まだスマホのない時代、ケータイから、ようやくインターネットにつながるようになったころだ。高校生が行ったことのない場所に、なにがあるのかを知るのはむずかしかった。
新宿に行けば、なにかあるだろうと軽くかんがえていたわたしはおどろいた。新宿って、こんなになにもないところだっけ?だんだん時間も遅くなり、焦るわたしの前に現れたのは、とある牛丼チェーンだった。地元の友達と、よく行った、安心の味。

「ここでいいかな?」そう言って、入るわたし。ついてくる彼女。あそこでなにを話したのかは、ふしぎなほどまったく覚えていない。

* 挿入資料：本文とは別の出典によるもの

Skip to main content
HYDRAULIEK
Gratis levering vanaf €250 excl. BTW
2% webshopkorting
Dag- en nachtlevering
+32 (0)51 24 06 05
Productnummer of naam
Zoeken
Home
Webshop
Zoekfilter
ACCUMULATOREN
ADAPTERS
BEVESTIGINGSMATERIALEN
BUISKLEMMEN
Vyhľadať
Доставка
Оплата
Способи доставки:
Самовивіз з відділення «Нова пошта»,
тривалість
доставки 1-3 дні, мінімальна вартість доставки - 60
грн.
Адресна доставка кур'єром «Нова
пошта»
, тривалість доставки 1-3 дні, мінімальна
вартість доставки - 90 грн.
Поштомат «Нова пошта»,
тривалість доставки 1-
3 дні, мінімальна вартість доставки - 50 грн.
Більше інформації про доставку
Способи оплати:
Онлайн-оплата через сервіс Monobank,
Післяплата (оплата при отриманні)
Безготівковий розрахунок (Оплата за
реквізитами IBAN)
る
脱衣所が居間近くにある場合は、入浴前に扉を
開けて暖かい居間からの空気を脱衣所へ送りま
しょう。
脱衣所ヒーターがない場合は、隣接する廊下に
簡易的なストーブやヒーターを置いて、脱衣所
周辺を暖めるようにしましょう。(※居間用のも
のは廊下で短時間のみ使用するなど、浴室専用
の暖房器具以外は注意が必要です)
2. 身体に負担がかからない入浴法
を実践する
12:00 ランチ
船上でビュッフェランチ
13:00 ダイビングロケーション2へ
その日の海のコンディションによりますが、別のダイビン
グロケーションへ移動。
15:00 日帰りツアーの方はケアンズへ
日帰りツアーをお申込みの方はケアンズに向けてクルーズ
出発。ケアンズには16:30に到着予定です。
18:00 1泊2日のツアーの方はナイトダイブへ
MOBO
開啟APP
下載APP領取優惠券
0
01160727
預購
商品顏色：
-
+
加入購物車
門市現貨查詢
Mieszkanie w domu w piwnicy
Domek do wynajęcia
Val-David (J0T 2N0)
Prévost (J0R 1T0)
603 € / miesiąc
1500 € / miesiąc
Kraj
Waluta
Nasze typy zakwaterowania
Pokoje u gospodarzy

「先輩、だめだよー!」次の日、学校で後輩におこられた。
その子とは、その後も遊ぶ機会があったが、わたしの記憶にある彼女のかっこうは、あの日とはちがっていた気がする。結局、わたしと彼女は友達のまま、いつのまにか縁が途切れていた。

あの日、もう少し「デート」だとおもって行動していたら、もしかしたら、もうすこしちがった未来があったのかもしれない。そんなことを、このタグを見て思い出したのだ。
ほんと、わたしはつくづく、恋愛には向いていない。